Sports
Cyriel Dessers on ‘scapegoat’ status, ‘tough months’ & Rangers cup hopes
Dessers has not been the dead-eye striker Rangers needed, but the flak seems particularly heavy. Understandable, but harsh.
Again, you can twist those stats, but he has had more all-competition goal involvements this season than Celtic’s Kyogo Furuhashi, a better shots to goal ratio in the league than Aberdeen’s Bojan Miovski.
“Now you tell me this thing and then I think I’m not the worst player ever at Rangers,” he reflects.
“You’re not even fully settled down and people already want to get rid of you or are actively hating on you, especially when it’s from your own fans, it’s really hard.
“If it’s the press, it doesn’t bother me too much. But if it’s your own fans, it hurts you. You’re a human being.
“Strikers, they’re like a special kind of personality. They’re at their best with love. Not one player in the world is better when you whistle him off the pitch.
“Once you’re getting these little bits of love, you start to grow as a player and you become better and better. There were months that were really tough for me.”
You don’t normally hear footballers talking about their feelings like this, but Dessers is a bit different.
He says there’s no point in trotting out the same old rhetoric in an interview. Better to be honest and reveal some of his personality than to put up a shield and pretend everything has been wonderful.
He set himself a loose target of 25 goals plus assists at the start of the season and prior to the big one at Hampden he’s on 29. Nobody needs to tell him about the ones he’s missed.
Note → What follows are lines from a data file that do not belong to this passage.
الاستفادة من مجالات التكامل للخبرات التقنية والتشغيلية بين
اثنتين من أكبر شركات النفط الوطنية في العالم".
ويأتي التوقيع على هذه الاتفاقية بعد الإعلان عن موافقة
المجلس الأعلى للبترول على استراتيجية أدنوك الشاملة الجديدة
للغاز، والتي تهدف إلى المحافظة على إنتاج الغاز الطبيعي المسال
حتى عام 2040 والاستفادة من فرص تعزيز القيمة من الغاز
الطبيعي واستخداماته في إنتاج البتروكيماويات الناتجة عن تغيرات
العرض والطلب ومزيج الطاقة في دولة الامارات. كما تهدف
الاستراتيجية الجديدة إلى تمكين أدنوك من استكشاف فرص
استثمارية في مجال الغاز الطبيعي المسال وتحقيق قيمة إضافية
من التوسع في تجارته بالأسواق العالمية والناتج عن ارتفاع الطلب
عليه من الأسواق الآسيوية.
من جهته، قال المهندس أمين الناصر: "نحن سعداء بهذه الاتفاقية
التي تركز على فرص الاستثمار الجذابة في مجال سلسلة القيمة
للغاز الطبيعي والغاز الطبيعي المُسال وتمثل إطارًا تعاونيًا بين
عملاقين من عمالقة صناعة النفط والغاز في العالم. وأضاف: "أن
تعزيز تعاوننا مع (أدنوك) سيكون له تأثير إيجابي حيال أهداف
He knows more about those than anybody else.
“I can create a lot of chances by good movement in the box and when you create a lot of chances it’s basic maths that you also miss more chances,” he explains.
“I don’t want to miss those chances. This season, I missed a few big chances that in the nine years before I never missed.
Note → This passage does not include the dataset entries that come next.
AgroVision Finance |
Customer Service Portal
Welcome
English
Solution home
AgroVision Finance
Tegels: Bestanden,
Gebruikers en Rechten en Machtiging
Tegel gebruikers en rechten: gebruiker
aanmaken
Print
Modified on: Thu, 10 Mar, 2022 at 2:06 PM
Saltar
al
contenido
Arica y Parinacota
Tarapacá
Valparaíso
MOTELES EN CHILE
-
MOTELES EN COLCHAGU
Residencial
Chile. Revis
“I’m not really worrying about that because I know next season when you have a little bit more luck then all these balls will go in and then your numbers will be even better. I look at the Champions League, the highest level, and these strikers missed chances as well.
“The microscope is a lot on these missed chances and on me as a person. I’m a person in life who likes to look at what I have and be happy with that instead of focusing on the things I don’t have.
“That can be a good lesson, not only for football fans but for everybody in life.”